Just like before, I looked at the difference in conditional entropies. In this case, however, the environment is stochastic, so I couldn’t just wait until the entropy goes to zero to stop. Additionally, it is undesirable to take any conditioning statement just because it reduces entropy by some small amount, which can easily happen due to noise.

In this case, I considered that variable_2 has predictive power over variable_1 if conditioning on variable_2 leads to a 10% or greater reduction in entropy of variable_1.

Here, I did not specify any maximum (or minimum) number of parents allowed for each item. Additionally, I also did not restrict the model to search over only structures that were order 1; it was free to search further in the past to reduce the entropy even more. In this case, since the actual process is order 1, it is nice that the algorithm finds a solution that is also order 1.

Even though I ruined the punchline with the title, this approach seemed to work quite well, learning the dynamics and reward structure of the stock game with 3 sectors and 2 stocks/sector in about 300 steps of simulation (actions were selected randomly). As you would expect, the output of the program looks like:

Stock: 2_0:, predictors: [('2_0', -1), ('2_1', -1)]
Stock: 2_1:, predictors: [('2_0', -1), ('2_1', -1)]
Stock: 1_1:, predictors: [('1_0', -1), ('1_1', -1)]
Stock: 1_0:, predictors: [('1_0', -1), ('1_1', -1)]
Stock: 0_0:, predictors: [('0_1', -1), ('0_0', -1)]
Stock: 0_1:, predictors: [('0_1', -1), ('0_0', -1)]
Reward predictors: [('1_0', -1), ('own_2', -1), ('own_0', -1),
('2_0', -1), ('own_1', -1), ('0_0', -1), ('2_1', -1),
('0_1', -1), ('1_1', -1)]

Where stock *x*_*y* is the *y*th stock in sector *x*, the -1 just means the predictor is from the previous time step, and own_*w* means that sector *w* is owned.

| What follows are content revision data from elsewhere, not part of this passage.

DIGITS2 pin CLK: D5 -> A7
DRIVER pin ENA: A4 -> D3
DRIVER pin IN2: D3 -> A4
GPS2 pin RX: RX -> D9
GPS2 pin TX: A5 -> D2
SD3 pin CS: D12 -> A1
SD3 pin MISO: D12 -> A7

It correctly isolates all the stocks into the right sectors and identifies that the reward function depends on all stocks and all ownership values.

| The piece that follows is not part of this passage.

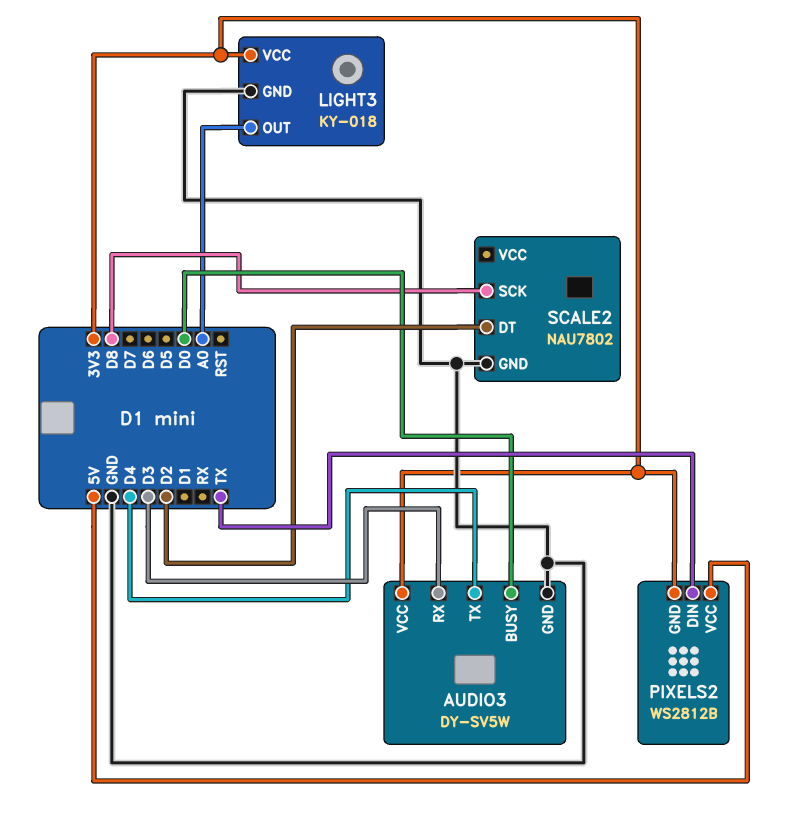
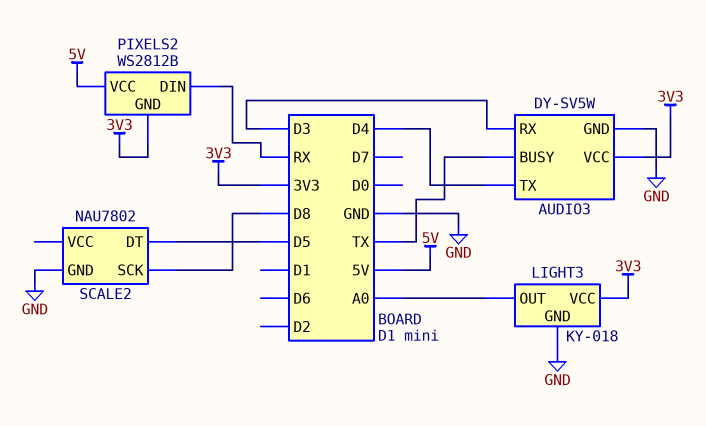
AUDIO3 pin BUSY: D0 -> TX
PIXELS2 pin DIN: TX -> RX
SCALE2 pin DT: D2 -> D5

I think this is good because the published result from Strehl et al seems to learn the structure at about 1,500 steps of simulation, where this algorithm can accomplish the same thing in 1/5 the time of SLF-Rmax. Basically, we can just use this algorithm to learn the structure and then just pass that along to factored-Rmax, which takes right off.

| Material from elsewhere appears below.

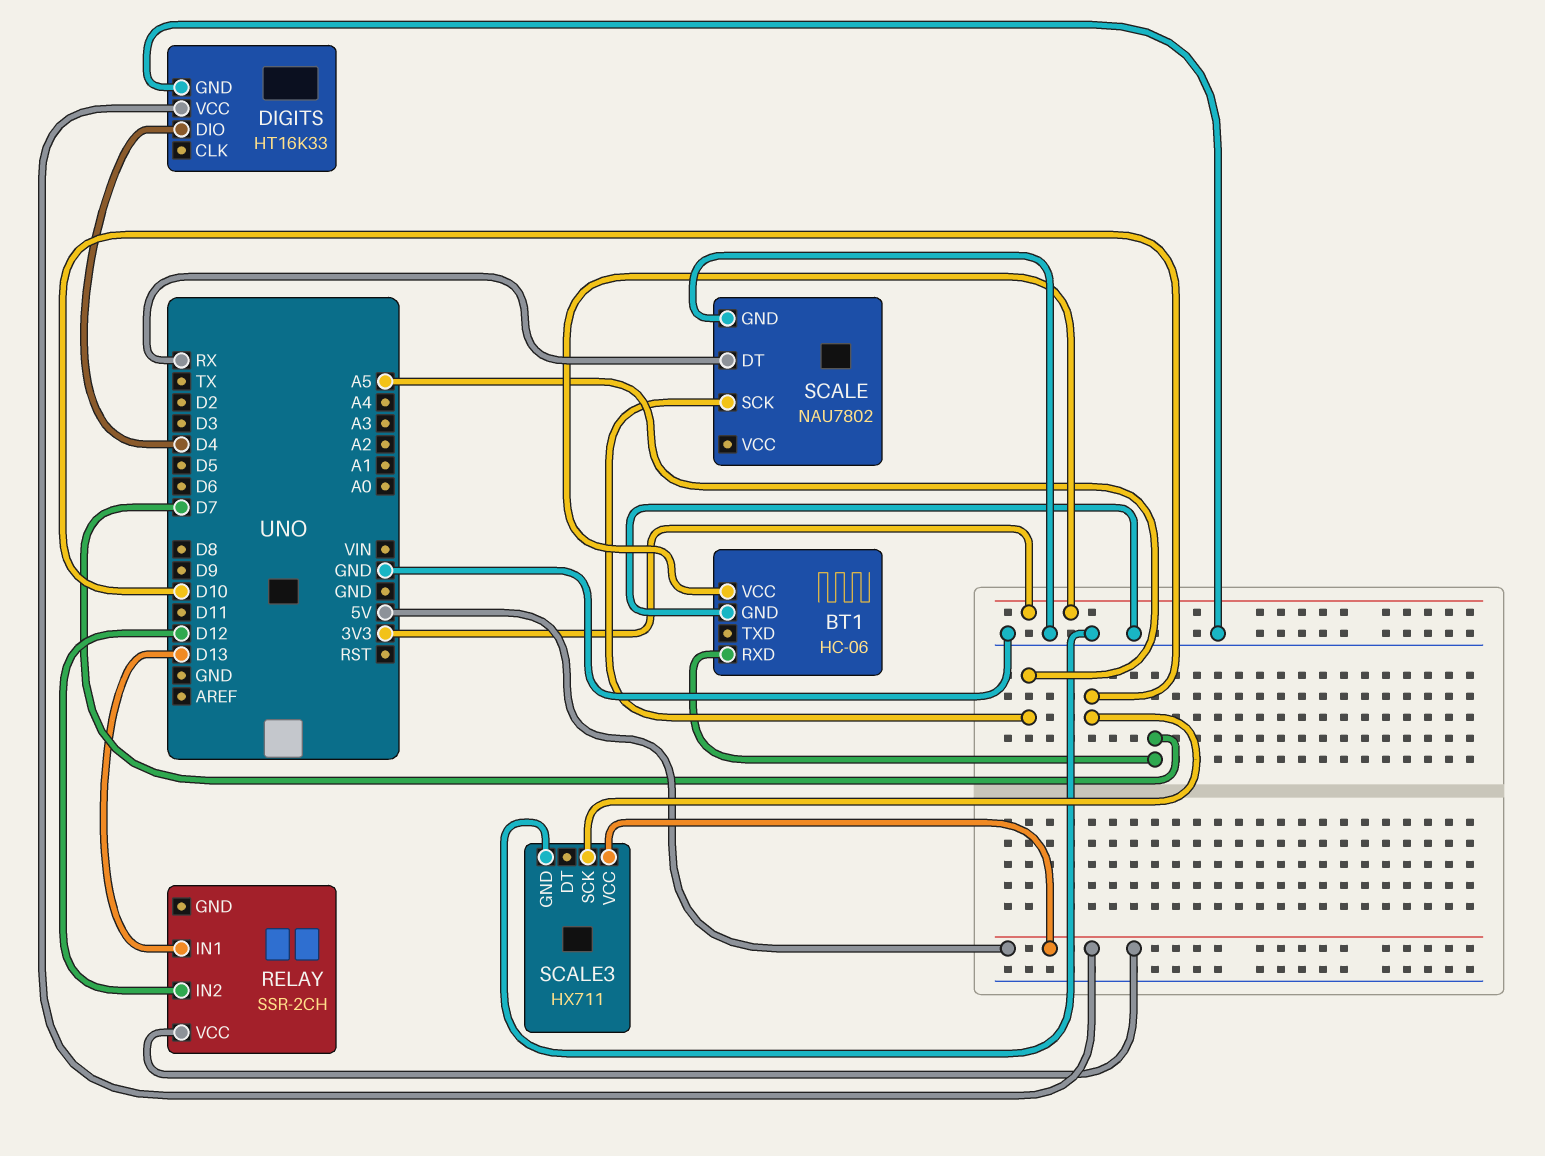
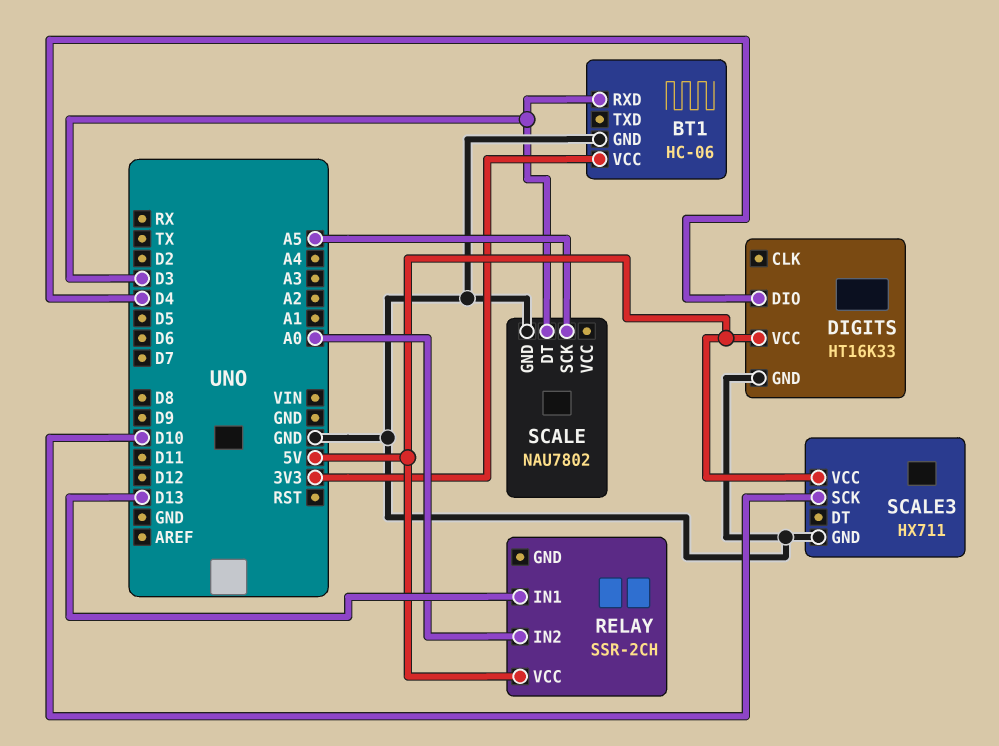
BT1 pin RXD: D7 -> D3
RELAY pin IN2: D12 -> A0
SCALE pin DT: RX -> D3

About the empirical computational costs, this approach will solve the 2×2 (2 sector, 2 stocks/sector) in less than 20 iterations, and seems to need about 5,000 to solve the 3×3, so I’m not sure yet exactly how the number of steps required grows as the size of the state space grows exponentially (4 for 2×2, 63 for 3×2, 512 for 3×3), but I’m sure I can figure that out simply enough . Those are kind of scary numbers when I think of them in terms of Pitfall though… Not sure if the other things I discussed would be any better, my guess is not though, as computing the entropy of one distribution is just linear in the number of samples (and constant in memory), as opposed to quadratic (potentially in both) for many other methods.